Jim Idle jimi at temporal-wave.com
Wed Oct 24 09:12:59 PDT 2007



> -----Original Message-----
> From: antlr-interest-bounces at antlr.org [mailto:antlr-interest-
> bounces at antlr.org] On Behalf Of Austin Hastings
> Sent: Wednesday, October 24, 2007 4:44 AM
> To: Terence Parr
> Cc: antlr-interest at antlr.org
> Subject: Re: [antlr-interest] Lexer bug? (with test cases!)
> 
> Terence Parr wrote:
> >
> > It appears it's not backtracking because only 1 extra char is enough,
> > but it cannot be statically determined if we assume any char can
> > follow.  I think you could make the subrule more complicated and it
> > would require 2 extra then 3 then 4 etc...
> 
> I think that inserting a catch{} block for optional subrules would go a
> long way toward eliminating this particular aspect of the problem. When
> you don't match correctly, throw an exception, catch it, and reset. The
> consumption of the input becomes temporary until the token completes,
> but that's straightforward.

Remember that not all the target languages have exceptions and that
exceptions are tediously slow as they are meant to be used for actual
exception conditions, not ways of programming your way out of algorithmic
paths. It seems that not too many people are aware of this, and it is
perhaps because the term exception implies that you can make your own
algorithmic exceptions I guess. 

Apart from this, as the lexer will generally be the biggest consumer of your
CPU resources, other than what you potentially can do in your actions, it is
worth thinking it through and not just letting the tool spit out a morass of
code that will seemingly do the job for you but will be throwing exceptions
all over the place and running like a dog. Most people want/need efficient
recognizers :-)

> >> >Remember folks: you can't just list a bunch of lexer rules that
> >> >make sense to a human and expect ANTLR to "make it so".
> >>
> >> Why not?  This case seems fairly straightforward.
> >
> > Not to me and I spent 4 years making LL(*) work. ;)
> 
> The original question was regarding Number = DIGIT+ ('.' DIGIT+)? and
> how LL(*) was deciding that '.' implied the entire chain, when it
> didn't. Perhaps another year would help, but I don't see how this
> counts
> as working.

Ter is saying that it is behaving as he expects it to for this case. One's
definition of working may of course differ from his ;-), but it is not
broken, it works as he expects it to. Personally, as I can trivially express
such a case in an ANTLR lexer, and the resulting code is more maintainable
(because I do not have to imagine the implied interactions), I don't worry
about it. It seems trite. While some things might be more 'naturally'
expressed in say {f}lex, many other things are horrible. Even in this we
probably all differ, because what seems natural to one does not to another -
the idea of throwing together some lexer rules and having ANTLR just work it
out has appeal but doesn't seem natural to me!
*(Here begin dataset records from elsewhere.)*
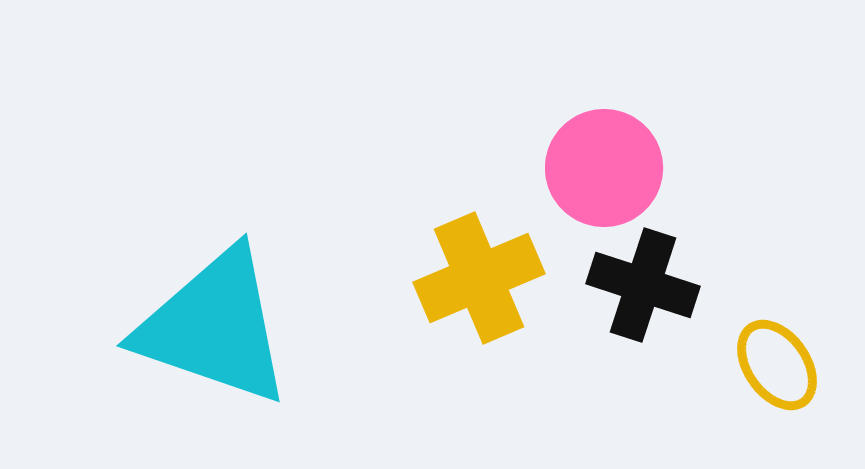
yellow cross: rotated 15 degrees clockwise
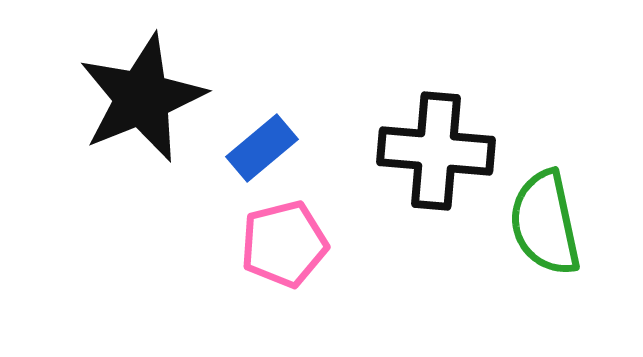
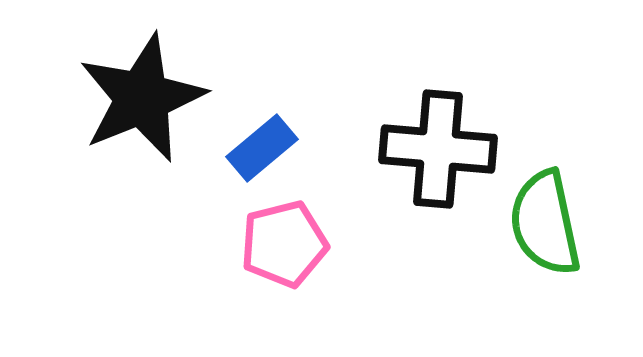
black cross: moved 2 px right, 2 px up
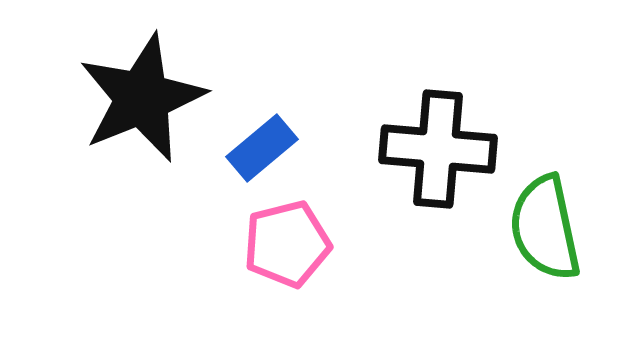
green semicircle: moved 5 px down
pink pentagon: moved 3 px right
However, there is nothing to stop anyone programming their lexer in {f}lex,
or any other system for that matter, and supplying the token stream that way
of course! There may well be cases where a lex like specification is easier
for your particular situation. You can find references on the Wiki that show
this to have been one of Ter's thoughts up front, though I imagine he was
thinking more of hand crafted lexers that had to do strange things to
tokenize, rather than a different lexer generator per se.

> 
> present-day case.
> 
> Besides, isn't that what backtrack=... is for? :-) Maybe there's a
> lexer::backtrack switch needed? Or maybe k needs to be * instead of 1.

The backtrack option is for the parser, and while I can see its usefulness
for prototyping, I personally believe many that are new to ANTLR are getting
themselves into a lot of trouble with this option ;-)

> 
> 
> > Have you built a lex like creature before?  I have back in 1988.  I
> > believe I'm remembering how it operates correctly.
> >
> I don't think it matters, does it? You're in the recursive-descent
> business, not the state-machine business. You sell chicken, they sell
> hamburgers.

Yeah except that some people keep saying things akin to "Lex does it like
this...", hence Ter is establishing that he understands how lex like systems
are put together, and the way that ANLTR produces lexers is not down to some
lack of knowledge on his part about other ways of constructing lexer
generators, which I think most people would have to agree with.